Они были в офисе одни — и не одни. Джимми сервировала кофе на двоих как раз на маленьком столике, под фотографиями. В соседней комнате Ян, Нюшель и новенькая, Маруся, которую привел Волчище, мастерили бумажные мантии для поздравления — юбиляру исполнялось семьдесят пять, и Джимми придумала, что к нему явятся с комплиментами прожитые им годы, нарисованные и раскрашенные гуашью. Живописцы хохотали, и Мерлину очень хотелось заглянуть к ним, посмотреть, что их так смешит. Но Джимми не пускала — то есть, не держала за пуговицу, но ее речь словно по рукам и ногам вязала, пеленала, как малое дитя, — и не вырваться…
— Это было рано утром — видишь, какой свет? Мы нарочно встали ради этого света. Дерево заранее присмотрели. Было прохладно, и я завернулась в одеяло — такое серое колючее одеяло, Сашка Режинский его привез и называл солдатским…
Джимми замолчала, словно спрашивая: помнишь? как это — не помнишь? должен помнить…
Мерлин ничего не понимал в солдатских одеялах, но приказ разбудить воспоминания сработал: он увидел, снизу вверх, как стройная девочка лезет на антресоли за резиновыми сапогами, он услышал мужской голос: «Маришка, ты куда это — на ночь глядя?» Ответа он не услышал, но как-то понял — девочка с компанией ровесников едет на два дня купаться и загорать, а сапоги — им кто-то пообещал покатать их верхом, где-то поблизости от базы отдыха есть конеферма. Маришка была счастлива, ее личико сияло — и вдруг рассыпалось, разлетелось воспоминание, словно состояло из ярких точек, и они стали гаснуть, и разум, ловя последние, впал в отчаяние: какая река, что такое — «неферма»?..
— А про кладбище рассказал Шурка. Тогда вокруг были сплошные Сашки, надо было их как-то различать. Режинский — Сашка, Гликман — Санька, Марчук — Шурка, Невзоров — Санчо… — она опять замолчала, давая Мерлину возможность вспомнить. — Он на пари там переночевал — в спальнике и с большим запасом пива. Стена была потрясающая, но пейзаж — какой-то неживой. Нужно было создать впечатление, будто там кто-то был и только что ушел. Ну вот, придумали стул — и везли его в трамвае, Шурка ехал на этом стуле, и вдруг вошел контролер. Мы стали объяснять контролеру, что раз Шурка не занимает сидения, то может ехать без билета… представляешь, контролера до слез насмешили!..

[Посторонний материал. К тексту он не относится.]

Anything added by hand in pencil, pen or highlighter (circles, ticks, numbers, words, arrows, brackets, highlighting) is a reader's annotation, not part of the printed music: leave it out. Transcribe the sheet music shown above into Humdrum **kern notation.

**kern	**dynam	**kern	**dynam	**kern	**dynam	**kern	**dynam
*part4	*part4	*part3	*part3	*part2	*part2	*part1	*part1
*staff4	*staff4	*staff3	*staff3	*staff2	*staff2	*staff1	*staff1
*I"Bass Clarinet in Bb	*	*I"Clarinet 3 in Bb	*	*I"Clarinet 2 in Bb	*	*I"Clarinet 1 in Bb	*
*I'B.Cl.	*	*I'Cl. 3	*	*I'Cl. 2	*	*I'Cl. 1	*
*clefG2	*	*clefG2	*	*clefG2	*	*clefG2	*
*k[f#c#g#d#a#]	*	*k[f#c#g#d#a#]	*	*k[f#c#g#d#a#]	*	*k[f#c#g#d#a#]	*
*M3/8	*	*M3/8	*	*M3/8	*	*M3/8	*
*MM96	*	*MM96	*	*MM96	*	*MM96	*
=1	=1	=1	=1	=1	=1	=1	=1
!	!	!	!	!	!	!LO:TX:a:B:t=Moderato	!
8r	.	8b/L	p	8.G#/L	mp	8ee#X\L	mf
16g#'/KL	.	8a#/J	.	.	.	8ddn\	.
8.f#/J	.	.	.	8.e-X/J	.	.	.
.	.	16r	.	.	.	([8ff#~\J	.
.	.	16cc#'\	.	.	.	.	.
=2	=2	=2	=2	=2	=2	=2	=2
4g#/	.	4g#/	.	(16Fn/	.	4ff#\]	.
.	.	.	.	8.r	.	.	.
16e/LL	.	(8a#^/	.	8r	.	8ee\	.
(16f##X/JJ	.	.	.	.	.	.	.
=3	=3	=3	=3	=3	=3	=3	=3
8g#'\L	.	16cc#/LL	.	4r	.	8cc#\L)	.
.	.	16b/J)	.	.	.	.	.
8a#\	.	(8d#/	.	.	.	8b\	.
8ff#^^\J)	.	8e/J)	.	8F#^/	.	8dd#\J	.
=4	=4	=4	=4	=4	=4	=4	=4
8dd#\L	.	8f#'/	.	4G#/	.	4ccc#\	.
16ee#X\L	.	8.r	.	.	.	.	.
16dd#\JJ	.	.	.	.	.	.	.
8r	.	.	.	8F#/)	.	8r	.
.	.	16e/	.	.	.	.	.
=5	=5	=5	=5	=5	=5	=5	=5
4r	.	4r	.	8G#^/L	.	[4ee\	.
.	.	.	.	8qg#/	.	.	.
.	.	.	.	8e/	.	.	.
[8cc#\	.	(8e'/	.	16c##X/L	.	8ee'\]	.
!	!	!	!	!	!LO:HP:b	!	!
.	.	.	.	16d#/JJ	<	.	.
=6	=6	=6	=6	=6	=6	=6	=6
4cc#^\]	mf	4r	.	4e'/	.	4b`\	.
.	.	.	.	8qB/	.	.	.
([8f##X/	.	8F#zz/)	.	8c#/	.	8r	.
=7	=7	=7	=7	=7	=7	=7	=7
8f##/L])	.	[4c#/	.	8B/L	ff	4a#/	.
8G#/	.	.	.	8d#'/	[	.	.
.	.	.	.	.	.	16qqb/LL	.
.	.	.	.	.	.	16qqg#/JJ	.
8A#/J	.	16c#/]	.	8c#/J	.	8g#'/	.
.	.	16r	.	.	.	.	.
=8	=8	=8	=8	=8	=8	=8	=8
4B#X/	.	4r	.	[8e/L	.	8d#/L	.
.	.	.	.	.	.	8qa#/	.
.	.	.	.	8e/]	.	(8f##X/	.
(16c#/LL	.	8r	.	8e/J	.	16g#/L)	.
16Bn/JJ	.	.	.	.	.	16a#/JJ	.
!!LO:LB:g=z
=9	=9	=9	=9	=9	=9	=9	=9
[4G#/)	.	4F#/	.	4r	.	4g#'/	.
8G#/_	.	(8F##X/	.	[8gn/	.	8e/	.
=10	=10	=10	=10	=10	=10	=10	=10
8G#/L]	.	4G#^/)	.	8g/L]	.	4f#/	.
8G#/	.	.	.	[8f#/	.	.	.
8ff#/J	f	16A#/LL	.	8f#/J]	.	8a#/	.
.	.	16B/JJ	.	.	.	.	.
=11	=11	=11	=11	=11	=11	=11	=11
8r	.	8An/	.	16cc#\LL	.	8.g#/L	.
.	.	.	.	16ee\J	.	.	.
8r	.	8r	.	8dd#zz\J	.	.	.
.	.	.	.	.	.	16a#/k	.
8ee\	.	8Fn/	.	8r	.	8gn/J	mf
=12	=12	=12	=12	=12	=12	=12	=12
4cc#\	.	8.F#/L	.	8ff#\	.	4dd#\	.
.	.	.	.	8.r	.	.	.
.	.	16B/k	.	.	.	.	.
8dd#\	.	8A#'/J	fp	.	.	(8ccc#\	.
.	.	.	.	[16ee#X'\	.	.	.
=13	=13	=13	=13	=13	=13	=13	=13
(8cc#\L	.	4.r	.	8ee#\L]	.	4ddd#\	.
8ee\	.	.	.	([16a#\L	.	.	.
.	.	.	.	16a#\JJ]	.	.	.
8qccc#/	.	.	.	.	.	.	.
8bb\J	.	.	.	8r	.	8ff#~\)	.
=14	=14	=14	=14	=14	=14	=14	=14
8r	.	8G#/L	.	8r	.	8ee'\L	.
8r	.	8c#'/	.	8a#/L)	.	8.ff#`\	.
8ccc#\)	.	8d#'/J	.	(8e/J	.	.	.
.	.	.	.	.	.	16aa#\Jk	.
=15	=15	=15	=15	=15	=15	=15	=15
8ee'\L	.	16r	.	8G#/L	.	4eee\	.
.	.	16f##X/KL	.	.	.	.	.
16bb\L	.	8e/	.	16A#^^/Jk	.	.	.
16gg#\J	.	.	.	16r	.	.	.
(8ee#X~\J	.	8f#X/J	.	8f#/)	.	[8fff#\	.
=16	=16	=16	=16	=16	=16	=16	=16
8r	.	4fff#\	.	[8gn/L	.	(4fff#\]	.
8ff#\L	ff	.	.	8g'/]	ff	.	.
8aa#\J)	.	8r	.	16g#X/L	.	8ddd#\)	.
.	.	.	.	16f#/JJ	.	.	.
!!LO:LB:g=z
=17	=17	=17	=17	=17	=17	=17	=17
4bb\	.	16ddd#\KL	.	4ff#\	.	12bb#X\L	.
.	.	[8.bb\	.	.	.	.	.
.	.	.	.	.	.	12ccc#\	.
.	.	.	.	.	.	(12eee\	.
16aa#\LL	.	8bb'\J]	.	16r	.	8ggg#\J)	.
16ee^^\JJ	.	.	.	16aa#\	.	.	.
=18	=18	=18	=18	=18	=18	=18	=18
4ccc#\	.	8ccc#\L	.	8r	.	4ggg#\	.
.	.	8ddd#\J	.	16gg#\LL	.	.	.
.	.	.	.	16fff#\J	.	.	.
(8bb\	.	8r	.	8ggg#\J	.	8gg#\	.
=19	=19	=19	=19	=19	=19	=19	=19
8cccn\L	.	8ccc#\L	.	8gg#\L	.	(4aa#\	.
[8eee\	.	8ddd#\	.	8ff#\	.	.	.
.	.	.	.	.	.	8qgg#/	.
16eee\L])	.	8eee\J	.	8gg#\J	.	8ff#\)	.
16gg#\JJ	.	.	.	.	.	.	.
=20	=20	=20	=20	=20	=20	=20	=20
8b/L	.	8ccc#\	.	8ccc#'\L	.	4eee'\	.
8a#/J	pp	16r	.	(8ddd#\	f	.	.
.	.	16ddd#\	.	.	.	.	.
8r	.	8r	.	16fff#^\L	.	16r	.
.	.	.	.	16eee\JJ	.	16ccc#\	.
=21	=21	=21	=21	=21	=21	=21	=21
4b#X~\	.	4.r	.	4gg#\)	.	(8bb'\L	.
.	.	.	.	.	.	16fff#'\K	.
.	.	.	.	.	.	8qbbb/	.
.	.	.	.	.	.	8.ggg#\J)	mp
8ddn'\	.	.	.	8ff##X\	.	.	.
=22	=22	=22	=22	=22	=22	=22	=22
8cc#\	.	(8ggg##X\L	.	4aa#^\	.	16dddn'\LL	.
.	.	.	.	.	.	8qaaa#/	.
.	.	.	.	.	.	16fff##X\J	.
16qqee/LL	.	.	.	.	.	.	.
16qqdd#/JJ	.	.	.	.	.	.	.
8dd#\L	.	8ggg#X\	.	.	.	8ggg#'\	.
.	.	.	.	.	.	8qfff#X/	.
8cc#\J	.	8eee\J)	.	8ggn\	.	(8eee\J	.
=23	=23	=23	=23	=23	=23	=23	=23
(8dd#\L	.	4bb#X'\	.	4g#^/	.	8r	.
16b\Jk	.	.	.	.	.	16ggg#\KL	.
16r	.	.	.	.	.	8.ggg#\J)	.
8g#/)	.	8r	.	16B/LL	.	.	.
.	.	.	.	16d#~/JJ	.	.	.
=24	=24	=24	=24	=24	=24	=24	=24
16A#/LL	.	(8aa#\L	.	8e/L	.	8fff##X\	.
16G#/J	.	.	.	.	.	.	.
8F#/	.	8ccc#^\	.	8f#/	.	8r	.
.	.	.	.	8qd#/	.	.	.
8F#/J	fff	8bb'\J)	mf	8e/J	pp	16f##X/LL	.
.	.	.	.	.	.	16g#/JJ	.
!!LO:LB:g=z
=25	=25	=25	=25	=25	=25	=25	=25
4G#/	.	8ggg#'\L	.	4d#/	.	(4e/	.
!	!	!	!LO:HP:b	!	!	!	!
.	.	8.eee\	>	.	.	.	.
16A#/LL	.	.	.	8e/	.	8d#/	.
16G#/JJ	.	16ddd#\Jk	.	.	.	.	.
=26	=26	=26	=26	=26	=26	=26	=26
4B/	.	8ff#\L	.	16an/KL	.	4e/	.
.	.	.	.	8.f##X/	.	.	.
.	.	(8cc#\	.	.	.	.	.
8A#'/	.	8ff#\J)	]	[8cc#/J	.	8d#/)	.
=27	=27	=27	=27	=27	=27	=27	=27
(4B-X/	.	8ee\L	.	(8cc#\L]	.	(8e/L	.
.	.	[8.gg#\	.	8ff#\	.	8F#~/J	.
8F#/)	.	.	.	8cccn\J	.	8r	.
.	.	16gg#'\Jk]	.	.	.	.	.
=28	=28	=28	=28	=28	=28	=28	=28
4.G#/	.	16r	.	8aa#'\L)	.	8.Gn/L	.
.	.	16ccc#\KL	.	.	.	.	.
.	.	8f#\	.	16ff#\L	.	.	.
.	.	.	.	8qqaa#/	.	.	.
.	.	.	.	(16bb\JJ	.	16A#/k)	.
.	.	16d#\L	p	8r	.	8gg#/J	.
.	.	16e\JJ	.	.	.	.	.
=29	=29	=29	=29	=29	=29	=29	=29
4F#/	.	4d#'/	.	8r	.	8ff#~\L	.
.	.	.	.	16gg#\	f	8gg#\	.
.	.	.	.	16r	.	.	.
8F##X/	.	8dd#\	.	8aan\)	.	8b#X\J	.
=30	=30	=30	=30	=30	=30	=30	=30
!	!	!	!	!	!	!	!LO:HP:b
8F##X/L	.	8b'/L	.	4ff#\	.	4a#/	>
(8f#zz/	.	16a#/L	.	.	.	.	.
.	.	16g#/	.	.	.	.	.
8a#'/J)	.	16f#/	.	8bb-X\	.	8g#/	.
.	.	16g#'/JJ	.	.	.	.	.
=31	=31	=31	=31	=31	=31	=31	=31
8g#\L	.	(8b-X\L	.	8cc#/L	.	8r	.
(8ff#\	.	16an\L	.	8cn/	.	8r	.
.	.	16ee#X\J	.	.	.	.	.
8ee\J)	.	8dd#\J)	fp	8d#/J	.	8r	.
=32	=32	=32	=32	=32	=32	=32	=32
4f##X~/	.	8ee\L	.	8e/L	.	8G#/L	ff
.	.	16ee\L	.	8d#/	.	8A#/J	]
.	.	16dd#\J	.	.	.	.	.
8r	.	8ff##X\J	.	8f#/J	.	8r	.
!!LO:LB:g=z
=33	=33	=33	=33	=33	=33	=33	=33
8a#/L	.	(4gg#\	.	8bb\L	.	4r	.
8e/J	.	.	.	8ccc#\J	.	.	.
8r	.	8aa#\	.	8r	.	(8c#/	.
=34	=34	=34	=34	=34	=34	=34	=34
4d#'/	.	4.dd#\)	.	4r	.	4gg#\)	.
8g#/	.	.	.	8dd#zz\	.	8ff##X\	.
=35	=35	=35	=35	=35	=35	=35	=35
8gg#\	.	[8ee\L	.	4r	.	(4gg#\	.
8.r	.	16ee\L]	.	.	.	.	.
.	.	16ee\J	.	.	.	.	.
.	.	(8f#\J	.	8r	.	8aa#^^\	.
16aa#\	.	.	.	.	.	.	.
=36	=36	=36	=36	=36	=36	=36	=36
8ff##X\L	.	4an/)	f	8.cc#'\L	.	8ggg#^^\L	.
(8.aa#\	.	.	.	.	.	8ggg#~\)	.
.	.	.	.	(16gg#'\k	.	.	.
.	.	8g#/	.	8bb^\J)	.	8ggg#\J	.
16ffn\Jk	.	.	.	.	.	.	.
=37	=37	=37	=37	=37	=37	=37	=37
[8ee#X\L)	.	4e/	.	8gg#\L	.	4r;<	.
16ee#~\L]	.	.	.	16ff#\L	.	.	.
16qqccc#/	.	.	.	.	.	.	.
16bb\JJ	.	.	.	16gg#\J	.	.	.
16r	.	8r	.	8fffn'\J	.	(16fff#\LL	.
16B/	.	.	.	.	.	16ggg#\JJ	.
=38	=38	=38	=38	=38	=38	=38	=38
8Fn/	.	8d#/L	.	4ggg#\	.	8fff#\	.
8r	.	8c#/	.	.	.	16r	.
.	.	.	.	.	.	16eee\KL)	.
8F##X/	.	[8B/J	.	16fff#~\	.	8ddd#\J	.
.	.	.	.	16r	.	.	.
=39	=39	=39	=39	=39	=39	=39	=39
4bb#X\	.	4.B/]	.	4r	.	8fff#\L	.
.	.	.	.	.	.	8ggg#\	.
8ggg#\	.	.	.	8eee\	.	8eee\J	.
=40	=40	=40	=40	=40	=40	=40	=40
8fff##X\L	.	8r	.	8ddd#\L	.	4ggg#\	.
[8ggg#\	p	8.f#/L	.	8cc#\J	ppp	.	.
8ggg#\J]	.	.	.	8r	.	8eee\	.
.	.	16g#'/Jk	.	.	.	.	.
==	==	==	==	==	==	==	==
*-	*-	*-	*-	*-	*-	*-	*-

И опять был вопросительный взгляд.
Историю с контролером Мерлин вспомнил, но это была история, рассказанная девичьим голосом, взахлеб, с хохотом. И прицепилось к ней что-то вроде обрывка, недоуменный вопрос: зачем, разве ничего получше не нашли? Видимо, было спрошено: почему молодых обормотов понесло именно на кладбище, разве нет больше в голоде стен, затянутых диким виноградом?
— А это — двор, где Санька жил. Там был такой странный уголок, вроде средневекового окошка… — Джимми показала на третий снимок. — Потом окошко замуровали, так что оно только у меня и сохранилось.
И вдруг она запела:
— День веселый, час блаженный
Нежная весна.
Стукнул перстень драгоценный
В переплет окна…
Пропела — и посмотрела на Мерлина, словно ожидая: сейчас подхватит.
— Что это? — спросил Мерлин.
— Это Блок. Вы что, в школе Блока не проходили? — удивилась она, поняв по его лицу, что фамилия не вызывает никаких ассоциаций.
Фамилия — да, но отрешенный вид Мерлина объяснялся иначе: в памяти сдвинулись пласты, меж ними возникла щель, из этой щели прилетел девичий голосок, тоньше и звонче Джимминого.